Start with general benchmarks to build intuition about capability, then use a custom evaluation set to validate project quality. Every time you change the Prompt, switch models, modify the tool schema, or add a retrieval strategy, run the same evaluation set again. That way, you can tell whether the change improved performance, made it worse, or only changed the output style.

Keep this page’s proof of learning as a small evidence card:

Eval Cases
fixed tasks and expected safe behavior
Scorecard
task success, tool correctness, trace quality, safety
Guardrail
policy, permission, validation, or human confirmation
Failure Check
unsafe tool use, prompt injection, hidden state, or unobserved action
Next Action
add case, guardrail, log, rollback, or refusal path

The first mistake is treating benchmark scores as production quality. The second is only testing normal tasks and not testing failures or boundary cases. The third is having too few evaluation samples and judging the system based on a few demos. The fourth is not saving historical results, which makes version comparison impossible.

  1. Design 20 benchmark samples for your course Q&A assistant.
  2. Write must_include, must_not_do, and scoring rules for each sample.
  3. Design 3 tool failure scenarios, such as empty retrieval results, API timeout, or insufficient permissions.
  4. Explain why benchmarks cannot replace production monitoring.

After completing this section, you should be able to explain the difference between general benchmarks and custom evaluation sets, design a small benchmark for your own Agent project, and use a fixed evaluation set to compare the effectiveness of different models, Prompts, and tool designs.

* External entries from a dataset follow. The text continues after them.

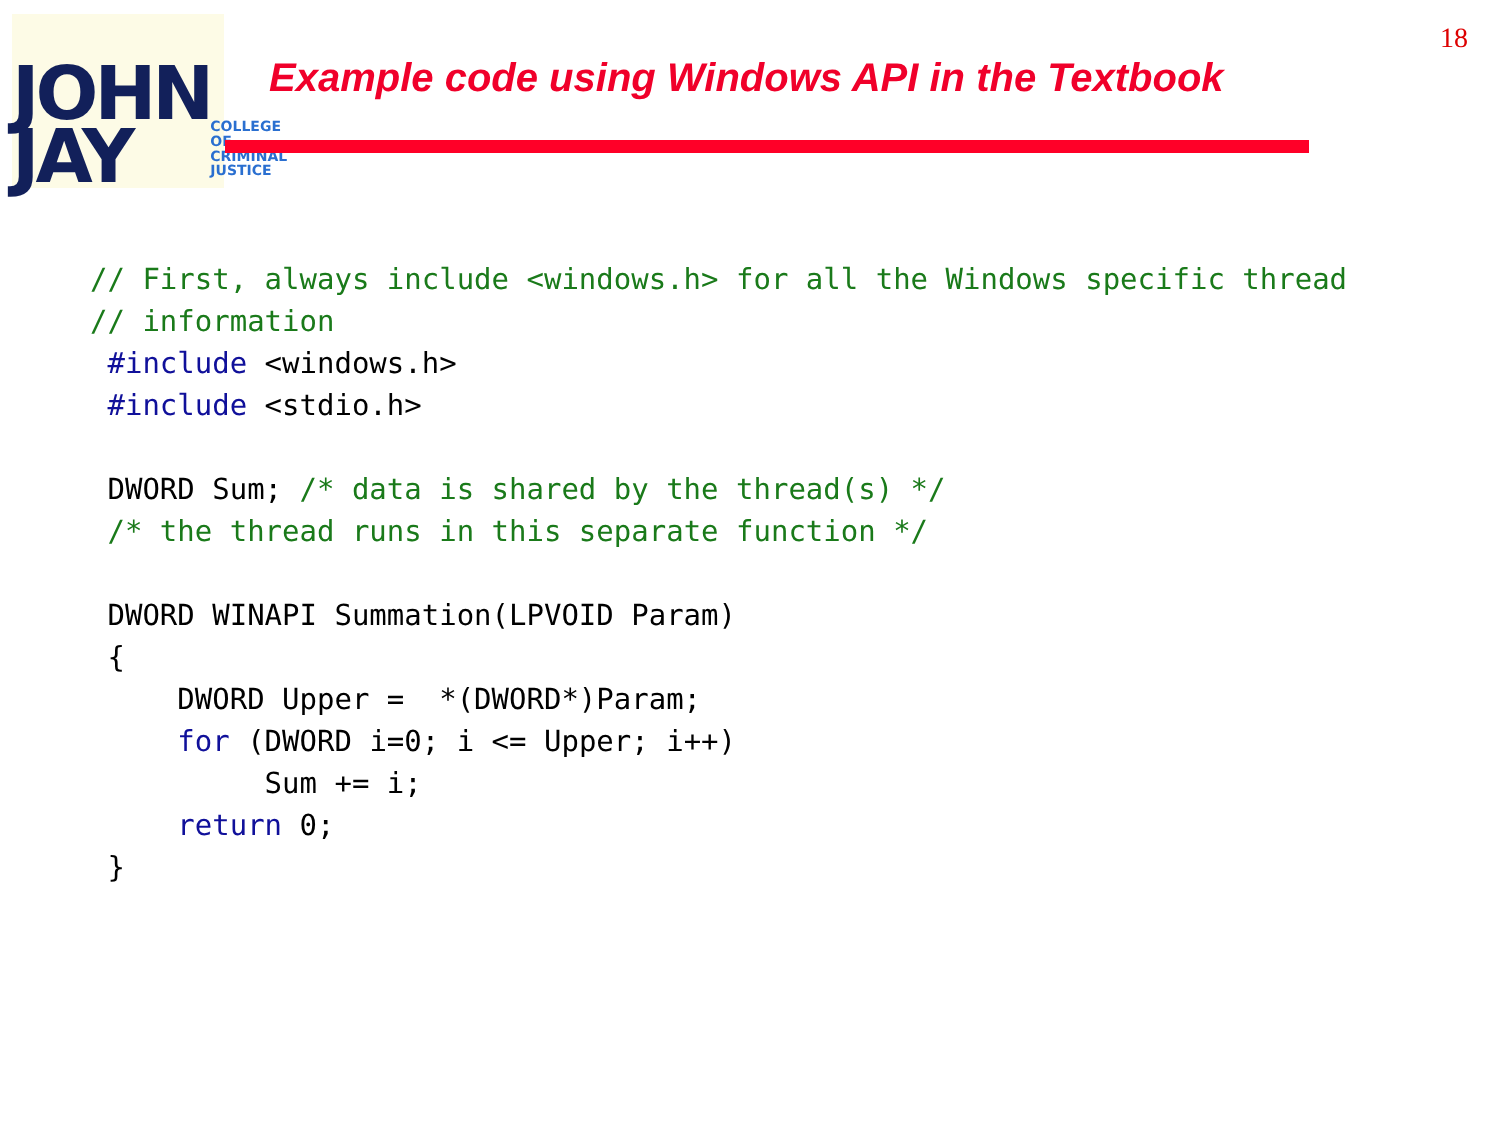JOHN
JAY
COLLEGE
OF
CRIMINAL
JUSTICE
Example code using Windows API in the Textbook
18
// First, always include <windows.h> for all the Windows specific thread
// information
 #include <windows.h>
 #include <stdio.h>

 DWORD Sum; /* data is shared by the thread(s) */
 /* the thread runs in this separate function */

 DWORD WINAPI Summation(LPVOID Param)
 {
     DWORD Upper =  *(DWORD*)Param;
     for (DWORD i=0; i <= Upper; i++)
          Sum += i;
     return 0;
 }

Project reference and review notes
  1. A solid 20-sample benchmark should mix easy, medium, and hard course questions, include citation-required cases, include out-of-scope questions, and include questions where retrieval returns partial or conflicting evidence.
  2. must_include should list required concepts or evidence, must_not_do should block hallucinated citations or unsafe actions, and scoring rules should explain how to assign partial credit.
  3. Tool failure scenarios should test empty retrieval, timeout, permission denial, malformed tool output, and stale data. The expected behavior is graceful recovery or a clear stop, not confident guessing.
  4. Benchmarks cannot replace production monitoring because real users create new wording, new goals, latency pressure, cost spikes, data drift, and tool failures that the fixed benchmark never anticipated.